■ TO DO:
1) In the two-body problem text, what is the term in brackets in the equation of motion that contains the eccentricity vector identified as?
2) Return a verbatim copy of part of the two-body problem text, starting at the words "Subtracting Eqs. (18) to" and stopping after the words "energy of the particle.".

■ EXCERPTED TEXT:
──────────

In what remains of the paper derivatives with respect to t will be denoted \(\dot{{\mathbf {r}}}\), whereas derivatives with respect to s will be \({\mathbf {r}}^\prime \). The fictitious radial velocity \(r^\prime \) is given by \(r^\prime = ({\mathbf {r}}\cdot {\mathbf {r}}^\prime )/r = ({\mathbf {r}}\cdot {\mathbf {v}})\). Introducing Eq. (16) in the governing equation of the two-body problem, Eq. (1), the dynamics are referred to fictitious time,

$$\begin{aligned} {\mathbf {r}}^{\prime \prime } - \frac{({\mathbf {r}}\cdot {\mathbf {r}}^\prime )}{r^2} \,{\mathbf {r}}^\prime + \frac{{\mathbf {r}}}{r} = 0, \end{aligned}$$

(17)

written in normalized variables and neglecting external perturbations.

Let \(\mathbf {e}\in {\mathbb {R}}^3\) be the eccentricity vector, and \(\mathbf {h}={\mathbf {r}}\times {{\mathbf {v}}}\) the angular momentum of the particle. From the definition of \(\mathbf {e}\) it follows that:

$$\begin{aligned} \mathbf {e} = {{\mathbf {v}}}\times \mathbf {h} - \frac{{\mathbf {r}}}{r}= \frac{1}{r^2}\Big [ ({\mathbf {r}}^\prime \cdot {\mathbf {r}}^\prime )\,{\mathbf {r}} - ({\mathbf {r}}^\prime \cdot {\mathbf {r}})\,{\mathbf {r}}^\prime \Big ]- \frac{{\mathbf {r}}}{r}. \end{aligned}$$

(18)

Subtracting Eqs. (18) to (17) embeds the eccentricity vector in the equations of motion:

$$\begin{aligned} {\mathbf {r}}^{\prime \prime } + \bigg [ \frac{2}{r} - \frac{({\mathbf {r}}^\prime \cdot {\mathbf {r}}^\prime )}{r^2} \bigg ]\,{\mathbf {r}} = -\mathbf {e}. \end{aligned}$$

The term in brackets is none other than the energy referred to the fictitious velocity,

$$\begin{aligned} 2{\mathcal {E}} = \frac{({\mathbf {r}}^\prime \cdot {\mathbf {r}}^\prime )}{r^2} - \frac{2}{r}, \end{aligned}$$

where \({\mathcal {E}}\) denotes the Keplerian energy of the particle.

──────────

■ LISTED RECORDS:
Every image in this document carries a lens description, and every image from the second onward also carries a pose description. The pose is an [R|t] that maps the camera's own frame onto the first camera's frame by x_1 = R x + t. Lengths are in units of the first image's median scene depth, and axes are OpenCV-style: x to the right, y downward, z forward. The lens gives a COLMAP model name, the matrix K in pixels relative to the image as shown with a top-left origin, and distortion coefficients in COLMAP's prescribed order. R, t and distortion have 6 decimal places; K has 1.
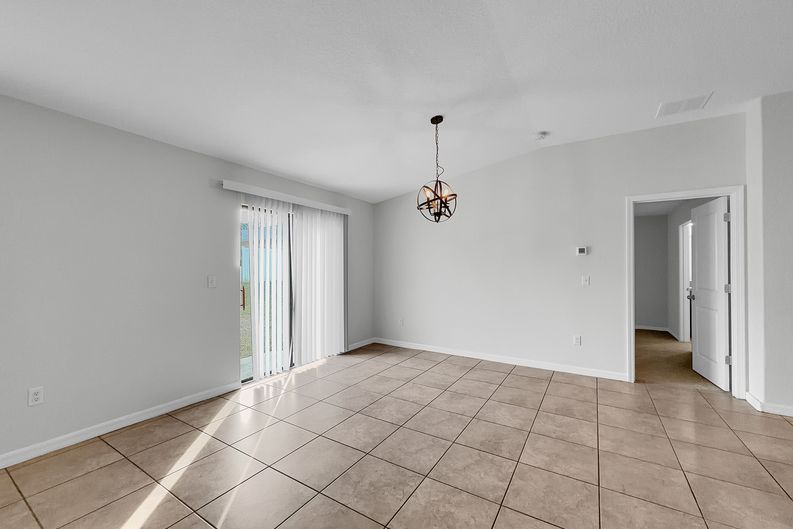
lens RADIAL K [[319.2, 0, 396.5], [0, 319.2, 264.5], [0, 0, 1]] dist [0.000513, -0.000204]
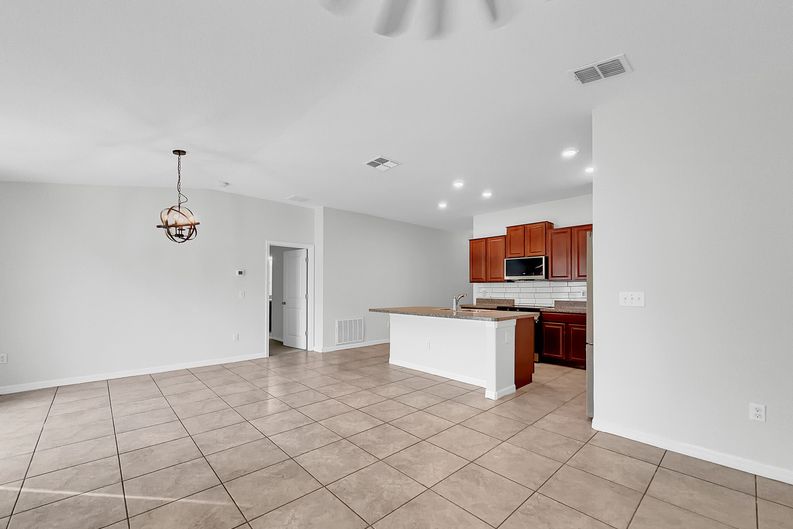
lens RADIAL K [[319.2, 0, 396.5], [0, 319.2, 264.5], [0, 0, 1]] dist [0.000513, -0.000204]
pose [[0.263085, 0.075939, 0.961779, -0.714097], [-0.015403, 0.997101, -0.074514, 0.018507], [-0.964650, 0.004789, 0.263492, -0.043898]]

──────────

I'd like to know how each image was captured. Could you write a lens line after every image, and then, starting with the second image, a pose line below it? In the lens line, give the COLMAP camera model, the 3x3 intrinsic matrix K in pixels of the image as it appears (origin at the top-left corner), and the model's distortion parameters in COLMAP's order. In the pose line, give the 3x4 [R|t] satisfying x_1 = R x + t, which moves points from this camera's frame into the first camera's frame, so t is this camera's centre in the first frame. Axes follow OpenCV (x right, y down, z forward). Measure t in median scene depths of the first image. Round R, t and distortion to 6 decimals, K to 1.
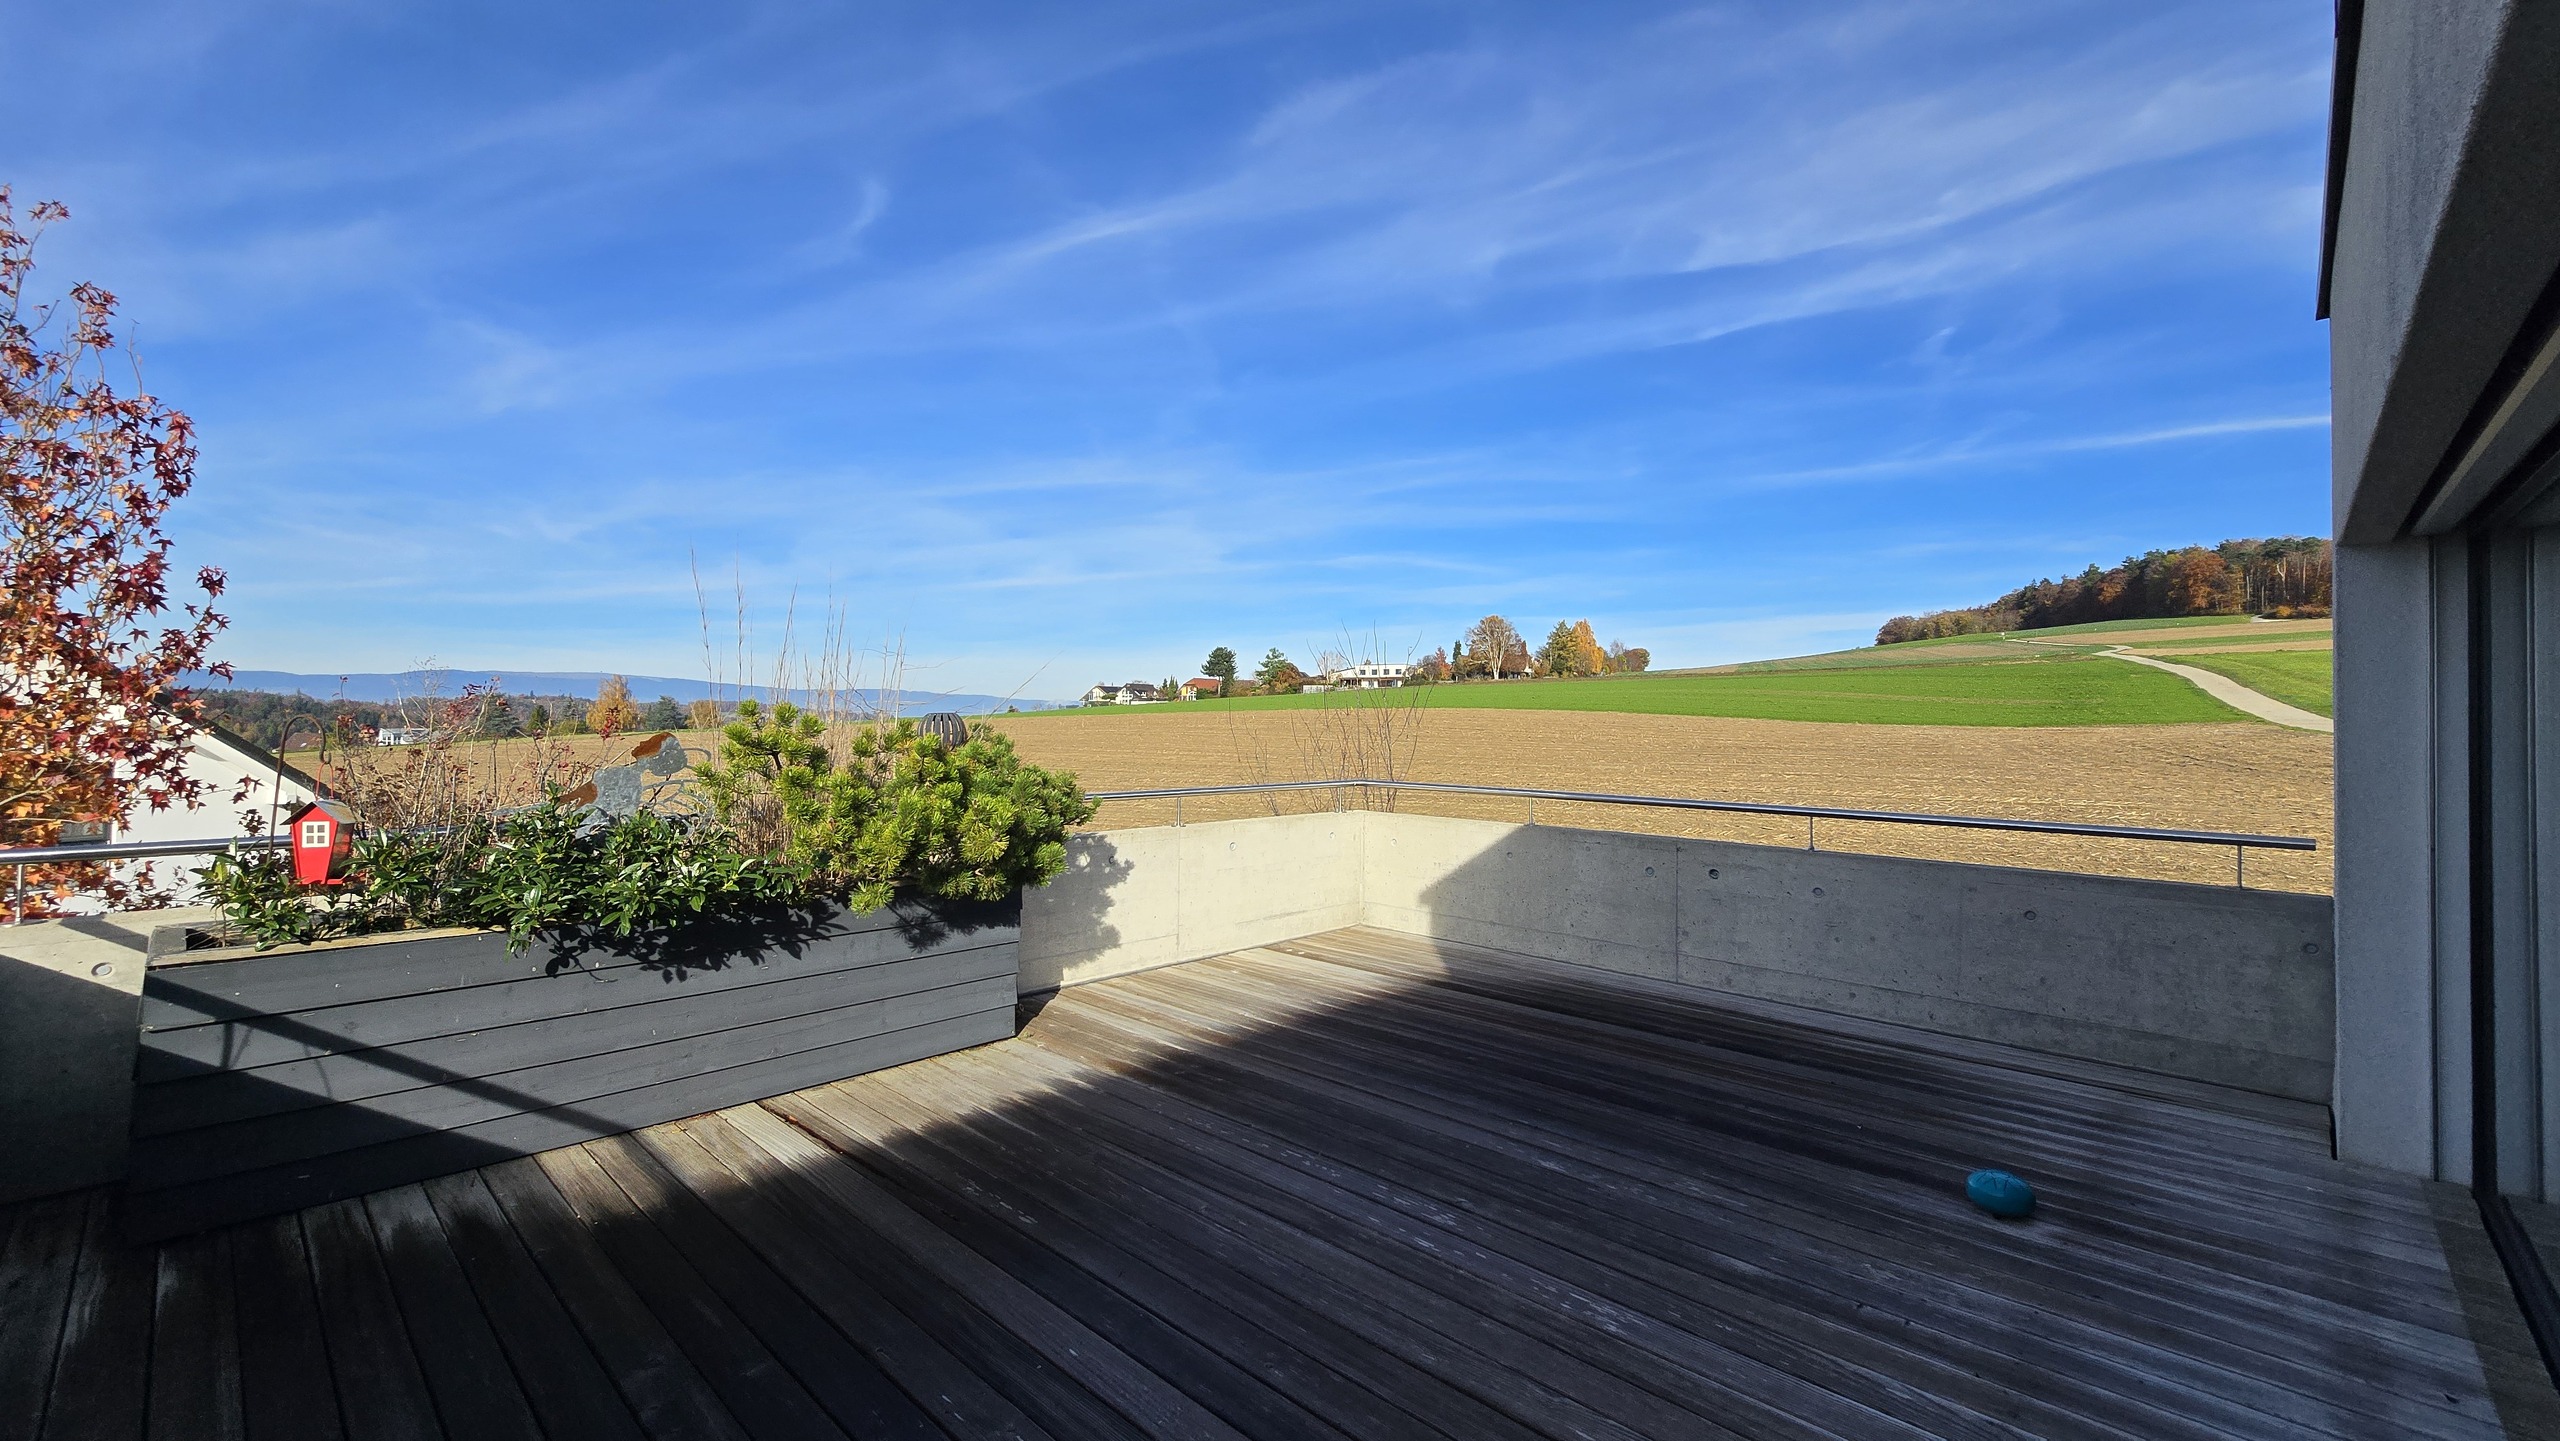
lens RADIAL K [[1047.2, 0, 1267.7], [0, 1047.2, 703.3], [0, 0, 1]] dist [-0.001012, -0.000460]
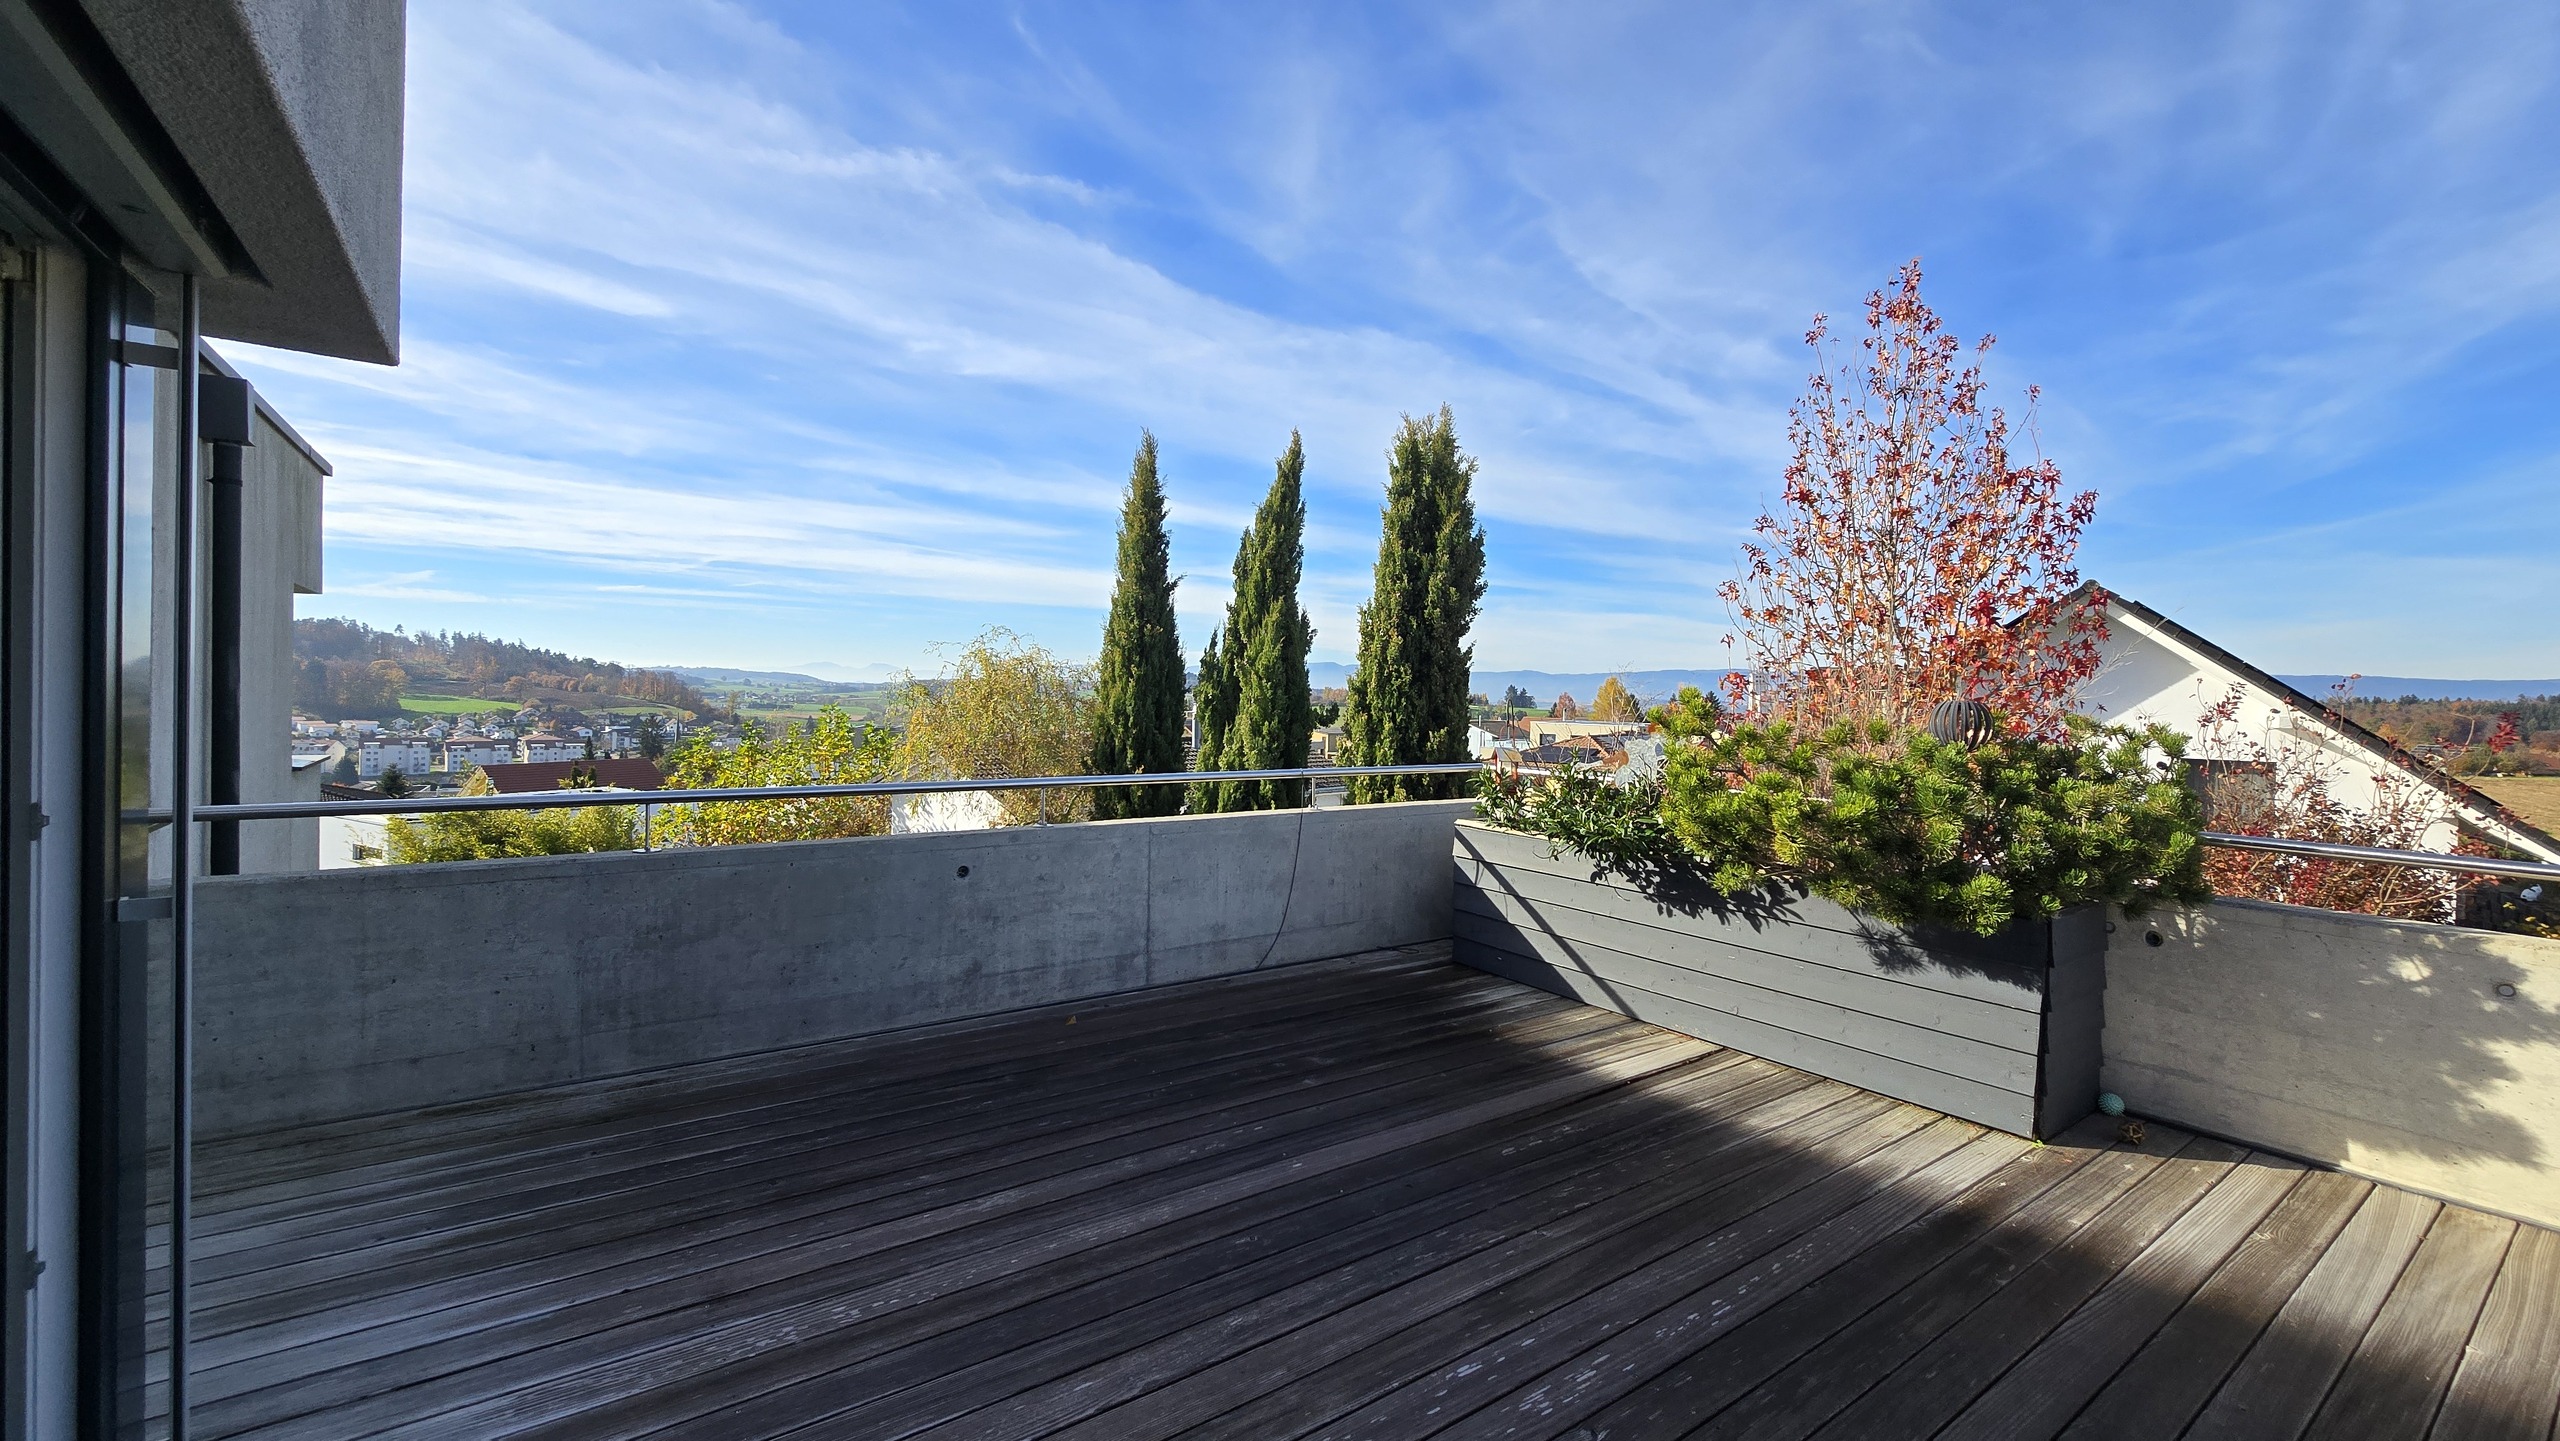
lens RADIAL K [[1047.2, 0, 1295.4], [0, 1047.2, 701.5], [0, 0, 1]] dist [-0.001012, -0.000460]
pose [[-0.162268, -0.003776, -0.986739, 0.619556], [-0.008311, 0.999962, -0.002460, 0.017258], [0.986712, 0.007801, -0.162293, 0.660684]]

──────────

■ EXPECTED RESULTS:
1) It is the energy referred to the fictitious velocity.

2)
Subtracting Eqs. (18) to (17) embeds the eccentricity vector in the equations of motion:

$$\begin{aligned} {\mathbf {r}}^{\prime \prime } + \bigg [ \frac{2}{r} - \frac{({\mathbf {r}}^\prime \cdot {\mathbf {r}}^\prime )}{r^2} \bigg ]\,{\mathbf {r}} = -\mathbf {e}. \end{aligned}$$

The term in brackets is none other than the energy referred to the fictitious velocity,

$$\begin{aligned} 2{\mathcal {E}} = \frac{({\mathbf {r}}^\prime \cdot {\mathbf {r}}^\prime )}{r^2} - \frac{2}{r}, \end{aligned}$$

where \({\mathcal {E}}\) denotes the Keplerian energy of the particle.